Editorial da Folha de São Paulo (05/08)

Negligência e farsa

Invertem-se os atores em cena: incompetentes de agora reagem mal a uma estridência que possuíam de sobra no passado

NO FINAL da tarde de quarta-feira passada, uma ponte desabou sobre o rio Mississippi, no Estado americano de Minnesota; calcula-se entre 20 e 65 o número das pessoas desaparecidas na tragédia.
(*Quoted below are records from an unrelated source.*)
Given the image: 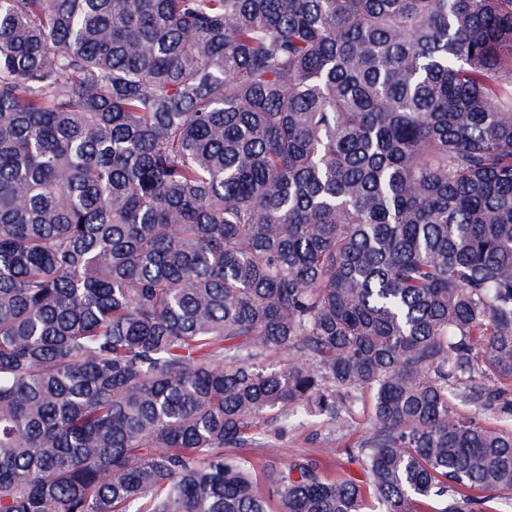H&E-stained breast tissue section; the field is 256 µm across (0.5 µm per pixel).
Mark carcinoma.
Instances as JSON below:
<instances>
[{"instance_id": "1", "label": "carcinoma", "mask_w": 512, "mask_h": 512, "mask_svg": "<svg viewBox=\"0 0 512 512\" xmlns=\"http://www.w3.org/2000/svg\"><path fill=\"white\" fill-rule=\"evenodd\" d=\"M505 382L512 0H0V512H475ZM369 434V425L367 422L366 411L360 410L356 412L352 419L349 420L347 428L343 431H336V455L332 461L336 474L360 479L361 469L352 458L355 448H347L357 441H361ZM325 432L314 419L306 417L296 419L288 424V428L278 438L280 447L277 448L278 455L273 458V461L279 467H285L299 458H320L321 448L313 438L316 433H321L323 436Z\"/></svg>"}]
</instances>
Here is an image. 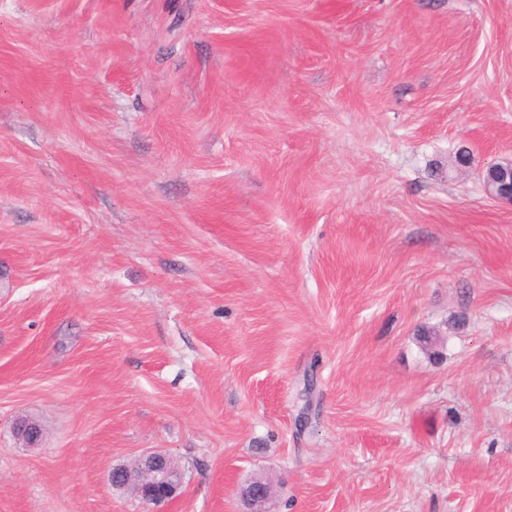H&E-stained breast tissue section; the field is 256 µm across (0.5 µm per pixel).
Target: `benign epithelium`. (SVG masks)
Listing matches in <instances>:
<instances>
[{
	"label": "benign epithelium",
	"instance_id": "benign-epithelium-1",
	"mask_svg": "<svg viewBox=\"0 0 512 512\" xmlns=\"http://www.w3.org/2000/svg\"><path fill=\"white\" fill-rule=\"evenodd\" d=\"M487 196L512 203V161L501 160L488 164L482 176ZM17 440L27 447L38 445L41 440L40 425L30 419H21L14 425ZM182 472L174 460L162 452L139 455L132 463L113 468L112 488L129 493L145 503L173 502L182 485ZM255 483L264 487V493L255 496L251 486L241 489V497L248 512H266L265 504L270 498V486L262 479Z\"/></svg>",
	"mask_w": 512,
	"mask_h": 512
}]
</instances>
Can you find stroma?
Here are the masks:
<instances>
[{"label": "stroma", "instance_id": "stroma-1", "mask_svg": "<svg viewBox=\"0 0 512 512\" xmlns=\"http://www.w3.org/2000/svg\"><path fill=\"white\" fill-rule=\"evenodd\" d=\"M510 157L512 0H0V512H512ZM487 196L512 203V161L501 160L488 164L482 176ZM17 440L22 441L26 447H35L41 440L40 425L30 419L18 420L14 425ZM182 479L174 460L162 452L140 454L132 463L113 468L111 474L113 489L151 504L175 501Z\"/></svg>", "mask_w": 512, "mask_h": 512}]
</instances>
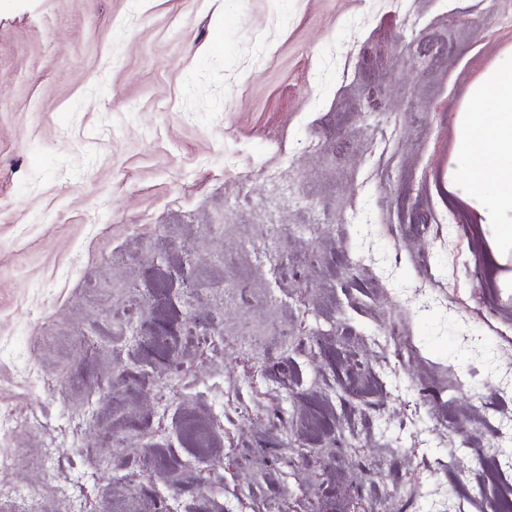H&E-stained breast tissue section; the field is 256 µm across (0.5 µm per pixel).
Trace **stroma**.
Wrapping results in <instances>:
<instances>
[{"instance_id": "35a3bbf8", "label": "stroma", "mask_w": 512, "mask_h": 512, "mask_svg": "<svg viewBox=\"0 0 512 512\" xmlns=\"http://www.w3.org/2000/svg\"><path fill=\"white\" fill-rule=\"evenodd\" d=\"M510 48L512 0H0V408L47 414L0 437L22 460L0 478L44 512H71L64 481L93 512H235L245 486L285 512L323 483L324 512L463 493L470 459L433 464L488 447L484 408L512 411V293L448 163L471 86ZM271 224L289 229L277 267L257 254ZM160 313L223 341L173 339V377L142 346ZM393 318L416 346L395 369L366 342ZM250 330L262 353L223 337ZM350 357L372 367L355 396ZM314 395L334 436L303 427ZM217 414L205 469L190 421Z\"/></svg>"}]
</instances>
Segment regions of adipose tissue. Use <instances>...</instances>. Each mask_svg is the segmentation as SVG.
<instances>
[{
	"instance_id": "obj_1",
	"label": "adipose tissue",
	"mask_w": 512,
	"mask_h": 512,
	"mask_svg": "<svg viewBox=\"0 0 512 512\" xmlns=\"http://www.w3.org/2000/svg\"><path fill=\"white\" fill-rule=\"evenodd\" d=\"M471 99L488 109L458 113L448 189L475 207L499 285L512 288V52L475 82Z\"/></svg>"
}]
</instances>
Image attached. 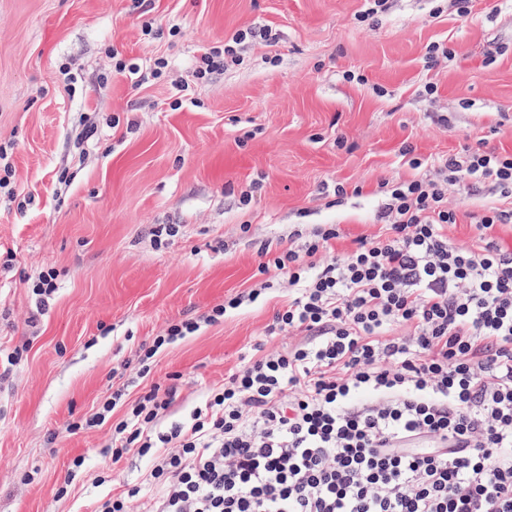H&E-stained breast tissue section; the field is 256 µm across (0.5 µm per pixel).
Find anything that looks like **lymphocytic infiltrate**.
Masks as SVG:
<instances>
[{
    "label": "lymphocytic infiltrate",
    "instance_id": "1",
    "mask_svg": "<svg viewBox=\"0 0 512 512\" xmlns=\"http://www.w3.org/2000/svg\"><path fill=\"white\" fill-rule=\"evenodd\" d=\"M238 32L204 48L180 96L239 64ZM488 184L512 195V154L468 150L387 186L378 233L331 258L337 225L264 261L252 288L168 326L139 347L135 386L154 356L230 310L288 291L268 333L294 346L242 358L205 405L171 419L175 386H153L112 421L123 391L71 423H111L113 462L151 456L139 486L95 512H512V250L498 226L512 209L474 217L462 248L448 228L449 189Z\"/></svg>",
    "mask_w": 512,
    "mask_h": 512
}]
</instances>
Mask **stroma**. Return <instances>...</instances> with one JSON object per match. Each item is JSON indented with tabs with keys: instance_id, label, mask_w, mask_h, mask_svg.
Instances as JSON below:
<instances>
[{
	"instance_id": "obj_1",
	"label": "stroma",
	"mask_w": 512,
	"mask_h": 512,
	"mask_svg": "<svg viewBox=\"0 0 512 512\" xmlns=\"http://www.w3.org/2000/svg\"><path fill=\"white\" fill-rule=\"evenodd\" d=\"M363 0H0V146L25 207L0 198V512H95L134 485L150 457L113 463L111 423L68 431L113 390L126 401L177 384L173 416L204 404L241 356L254 355L288 301L279 288L158 353L124 388L113 376L140 343L191 312L250 288L255 242L336 224L335 255L377 233V185L423 162L484 147L512 153V0H391L374 23ZM157 31L147 36L144 24ZM271 28L272 44L192 88L204 46ZM450 57H443V50ZM167 72L140 86L112 60ZM69 75H62L61 66ZM433 84L434 94L424 92ZM97 134L76 149L84 123ZM413 154H402L403 143ZM359 193L335 199L328 185ZM448 235L471 244L472 214L512 206L484 189L452 197ZM178 235L154 247L152 229ZM57 290L36 324L26 286L46 269Z\"/></svg>"
}]
</instances>
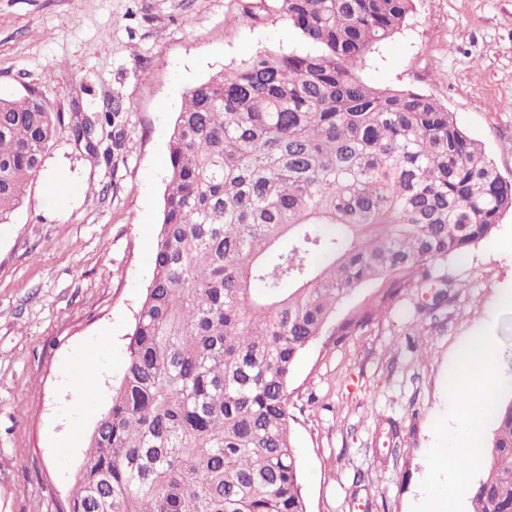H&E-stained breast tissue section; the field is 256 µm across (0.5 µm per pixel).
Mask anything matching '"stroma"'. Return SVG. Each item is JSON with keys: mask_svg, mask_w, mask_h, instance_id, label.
I'll return each mask as SVG.
<instances>
[{"mask_svg": "<svg viewBox=\"0 0 512 512\" xmlns=\"http://www.w3.org/2000/svg\"><path fill=\"white\" fill-rule=\"evenodd\" d=\"M308 46L273 0H0V98L41 92L63 128L21 208L0 223V512H59L86 440L120 377L153 271L169 135L187 91L261 50ZM360 76L431 95L512 178V0H415ZM121 106L119 158L75 140L73 118ZM455 281L438 325L404 292L381 320L318 339L290 383L294 446L308 512H415L448 361L475 330L512 375V212L495 235L448 262ZM425 330L414 350L407 334ZM112 362L79 404L69 375L89 343Z\"/></svg>", "mask_w": 512, "mask_h": 512, "instance_id": "obj_1", "label": "stroma"}]
</instances>
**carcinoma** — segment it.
Segmentation results:
<instances>
[{"label": "carcinoma", "mask_w": 512, "mask_h": 512, "mask_svg": "<svg viewBox=\"0 0 512 512\" xmlns=\"http://www.w3.org/2000/svg\"><path fill=\"white\" fill-rule=\"evenodd\" d=\"M312 46L258 52L195 85L170 135L145 288L108 409L65 512H307L289 384L327 331L345 337L405 288L449 302L450 258L512 212V180L432 96L358 69L414 0H275ZM125 140L122 107L74 125ZM61 117L42 94L0 99V223L21 207ZM384 288L338 323L362 286ZM476 451L471 512H512V396Z\"/></svg>", "instance_id": "obj_1"}]
</instances>
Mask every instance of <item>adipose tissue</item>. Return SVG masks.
<instances>
[{
  "label": "adipose tissue",
  "instance_id": "adipose-tissue-1",
  "mask_svg": "<svg viewBox=\"0 0 512 512\" xmlns=\"http://www.w3.org/2000/svg\"><path fill=\"white\" fill-rule=\"evenodd\" d=\"M495 351L489 338L466 337L448 364V407L456 426L432 448L435 477L430 480L419 512H456V503L470 470L484 466L473 452L476 422L489 416V383Z\"/></svg>",
  "mask_w": 512,
  "mask_h": 512
}]
</instances>
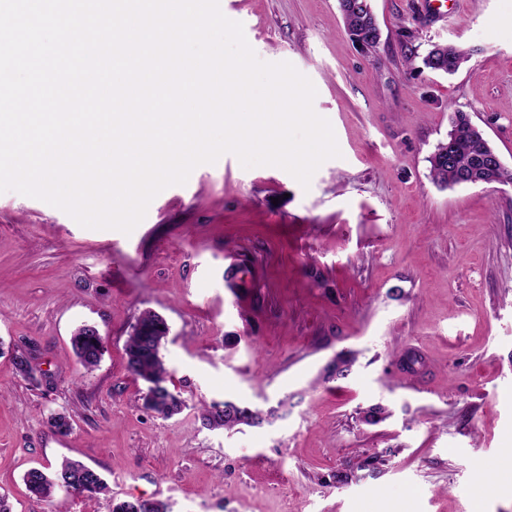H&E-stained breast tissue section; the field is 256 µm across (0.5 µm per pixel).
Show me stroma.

Investigam-se agora suas causas; haverão de ser múltiplas, como é habitual em fatalidades desse tipo.
A possibilidade de que diversos fatores tenham contribuído para o acidente não torna insensata, fora de contexto nem desonesta a opinião de especialistas norte-americanos, transcrita em reportagem da Folha na sexta-feira, que destacam a negligência das autoridades de seu país com obras de infra-estrutura.
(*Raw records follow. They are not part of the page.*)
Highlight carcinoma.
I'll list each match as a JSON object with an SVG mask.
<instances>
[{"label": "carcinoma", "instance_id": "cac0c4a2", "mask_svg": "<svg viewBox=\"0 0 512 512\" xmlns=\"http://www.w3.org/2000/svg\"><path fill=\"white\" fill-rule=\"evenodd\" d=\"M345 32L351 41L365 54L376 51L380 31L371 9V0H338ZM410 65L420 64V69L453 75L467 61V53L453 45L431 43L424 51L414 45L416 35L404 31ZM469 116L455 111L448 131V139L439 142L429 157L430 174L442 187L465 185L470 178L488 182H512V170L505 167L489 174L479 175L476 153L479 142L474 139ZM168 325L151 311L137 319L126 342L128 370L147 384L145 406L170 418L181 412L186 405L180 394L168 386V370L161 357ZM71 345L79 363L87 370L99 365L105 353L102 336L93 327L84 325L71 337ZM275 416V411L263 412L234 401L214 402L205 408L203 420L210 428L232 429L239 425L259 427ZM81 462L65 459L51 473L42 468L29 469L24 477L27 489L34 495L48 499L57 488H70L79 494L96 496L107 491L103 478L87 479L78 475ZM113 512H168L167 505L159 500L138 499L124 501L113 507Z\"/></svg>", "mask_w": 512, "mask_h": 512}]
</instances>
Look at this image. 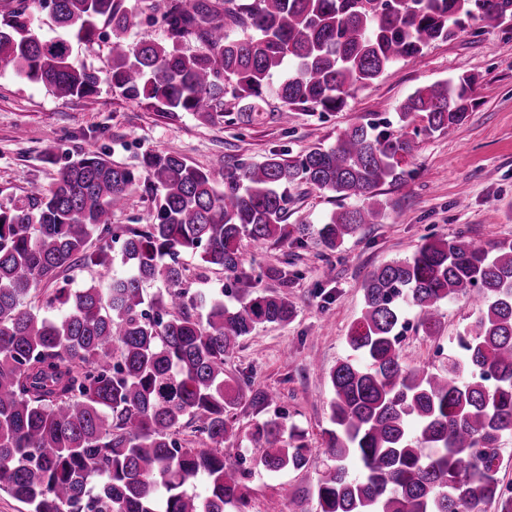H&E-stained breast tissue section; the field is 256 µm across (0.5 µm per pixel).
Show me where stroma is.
I'll list each match as a JSON object with an SVG mask.
<instances>
[{"label": "stroma", "mask_w": 512, "mask_h": 512, "mask_svg": "<svg viewBox=\"0 0 512 512\" xmlns=\"http://www.w3.org/2000/svg\"><path fill=\"white\" fill-rule=\"evenodd\" d=\"M470 75L473 107L449 132L420 139L408 167L413 178L399 187L383 185L376 202L378 223L365 225L330 252L316 238L304 244L243 240L246 266L262 276L260 285L278 291L266 271L288 266L296 277L287 288L296 306L292 322L262 325L241 339L224 370L249 378L252 389L273 390V408L242 401L237 435L226 446L249 472L252 512L278 502L282 512H315L317 478L325 471L323 432L330 426L327 380L350 355L347 338L363 308L362 284L384 263L411 256L428 235L466 237L491 247L512 241V22H480L457 39L435 42L422 55L393 64L383 77L359 88L336 112L295 107L289 124L275 111L280 103L236 120L238 101L225 99L231 118L205 119L192 112L171 116L123 98L101 85L94 104L55 97L44 85L0 67V206L47 190L59 170L77 155L97 151L108 159L139 165L149 151L176 153L209 169L219 164L259 163L287 150L298 156L314 146L334 145L361 119L397 123L400 103L420 86ZM334 194L305 185L290 189L287 223L322 224L338 210ZM154 203L146 183L133 186L125 206L112 215L114 226L150 223ZM334 277H326V268ZM474 308L466 299L441 305L442 332H423L416 311L406 314L401 352L408 362L439 368L448 362V340L470 324ZM283 410L288 425L303 431L313 450L302 471L267 472L256 467L247 437L258 422Z\"/></svg>", "instance_id": "obj_1"}]
</instances>
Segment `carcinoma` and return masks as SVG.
Segmentation results:
<instances>
[{"label":"carcinoma","mask_w":512,"mask_h":512,"mask_svg":"<svg viewBox=\"0 0 512 512\" xmlns=\"http://www.w3.org/2000/svg\"><path fill=\"white\" fill-rule=\"evenodd\" d=\"M26 3L0 18V64L58 98L91 101L106 83L161 112L212 119L228 96L263 112L272 95L285 124L293 106L341 109L395 62L477 22L512 21V0H137L167 44H131L126 0H51L63 31L51 39ZM101 24L114 35L103 77L72 59V39L91 42ZM191 40L199 47L188 54ZM473 85L462 75L419 87L399 106V129L354 123L335 145L293 159L281 151L202 170L149 152L135 169L84 152L48 190L0 208V491L27 512H246L247 474L224 441L250 381L224 378L225 359L256 326L288 323L294 303L258 287L240 242L315 235L334 250L378 223L370 200L408 182L420 136L464 122ZM142 179L159 193L153 222L113 226ZM299 184L364 204L290 230L287 191ZM184 255L224 271L234 303L222 290L188 295ZM117 260L124 273L106 293L93 281L58 286L67 271H109ZM155 281L165 292L148 305ZM362 288L352 355L328 374L332 465L316 484V512H512L499 477L512 436V242L490 252L462 234L434 238L373 269ZM460 296L478 315L449 340L448 366L408 364L404 308L434 335L440 304ZM285 420L278 409L251 432L270 472L310 461L304 434ZM184 427L192 438L181 441Z\"/></svg>","instance_id":"obj_1"}]
</instances>
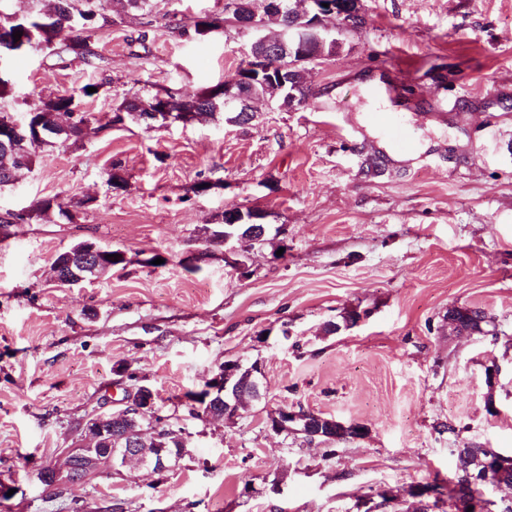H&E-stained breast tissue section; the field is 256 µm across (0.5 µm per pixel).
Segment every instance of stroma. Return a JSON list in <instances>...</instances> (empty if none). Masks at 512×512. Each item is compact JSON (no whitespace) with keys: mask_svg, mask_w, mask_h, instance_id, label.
<instances>
[{"mask_svg":"<svg viewBox=\"0 0 512 512\" xmlns=\"http://www.w3.org/2000/svg\"><path fill=\"white\" fill-rule=\"evenodd\" d=\"M362 3L363 27L308 70V105L258 101L242 126L223 112L112 122L142 89L192 95L235 73L254 30L229 20L192 34L224 0L136 13L104 0L113 23L91 38V58L37 45L0 54L15 120L42 98L99 87L81 103L82 144L37 149L0 191V217L48 198L72 215L0 228V485L13 490L0 512H69L74 499L81 512H356L373 492L402 498L448 478L458 448L512 455V0ZM373 79L421 145L415 160L394 163L359 123ZM233 208L265 215L245 277L200 235ZM82 240L124 264L58 287L54 258ZM192 252L203 258L190 270ZM454 305L483 309L489 333H452ZM350 309L364 320L327 333ZM227 360L261 362L266 398L233 421L191 417L185 393ZM138 385L184 429L173 471L38 481L40 465L64 470L88 414L122 409ZM284 404L368 432L328 457L269 432ZM445 422L455 432H439Z\"/></svg>","mask_w":512,"mask_h":512,"instance_id":"35a3bbf8","label":"stroma"}]
</instances>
Não há notícia de que críticas desse gênero tenham sido consideradas fruto de alguma articulação golpista contra o presidente dos Estados Unidos ou o governador do Minnesota.


Quaisquer que tenham sido suas causas específicas, o acidente com o avião da TAM em Congonhas veio intensificar as mais profundas e justificadas inquietações da opinião pública com relação à segurança do tráfego aéreo no Brasil. Meses seguidos de exasperação e pane nos aeroportos do país não despertaram, por parte do governo federal, nada além de um costumeiro espetáculo de inoperância, leviandade, diversionismo e desencontro.
Só depois do acidente em Congonhas o governo federal resolveu tomar atitudes mais claras no enfrentamento do colapso aéreo. Ainda que

tacitamente, por fim reivindica sobre si mesmo um conjunto de responsabilidades que, entre acessos persecutórios e comemorações obscenas, alguns de seus correligionários insistem em renegar.


As críticas ao caos aéreo passam a ser caracterizadas, no discurso petista, como atos de conspiração política. É assim que a acusação de "golpismo" se torna álibi para a clamorosa incompetência do governo nesse setor.


Por certo, o descaso com a infra-estrutura não surgiu na atual administração. Durante o governo FHC, o apagão energético municiou os ataques da oposição, que legitimamente cumpria o seu papel. Invertem-se os atores em cena, os omissos da véspera são os acusadores de hoje, e os incompetentes de agora reagem mal a uma estridência que possuíam de sobra no passado.


Sem perder a antiga arrogância, mas já destituído de requisitos morais mínimos para ostentá-la, o PT adota mais uma vez o roteiro farsesco de dizer-se "vítima das elites". De dedo em riste, os aliados de Renan Calheiros, de Paulo Maluf e Fernando Collor denunciam "conspirações de direita" supostamente renovadas pelo acidente da TAM.


Perdidas todas as suas utopias, abandonados todos os seus compromissos programáticos, preservam-se numa espécie de delírio compensatório, feito daquilo que, sem dúvida, sempre tiveram de mais entranhado em sua tradição política: o jargão inquisitorial, o oportunismo dos argumentos, a negação dos fatos, o inconformismo com os valores da democracia e da liberdade.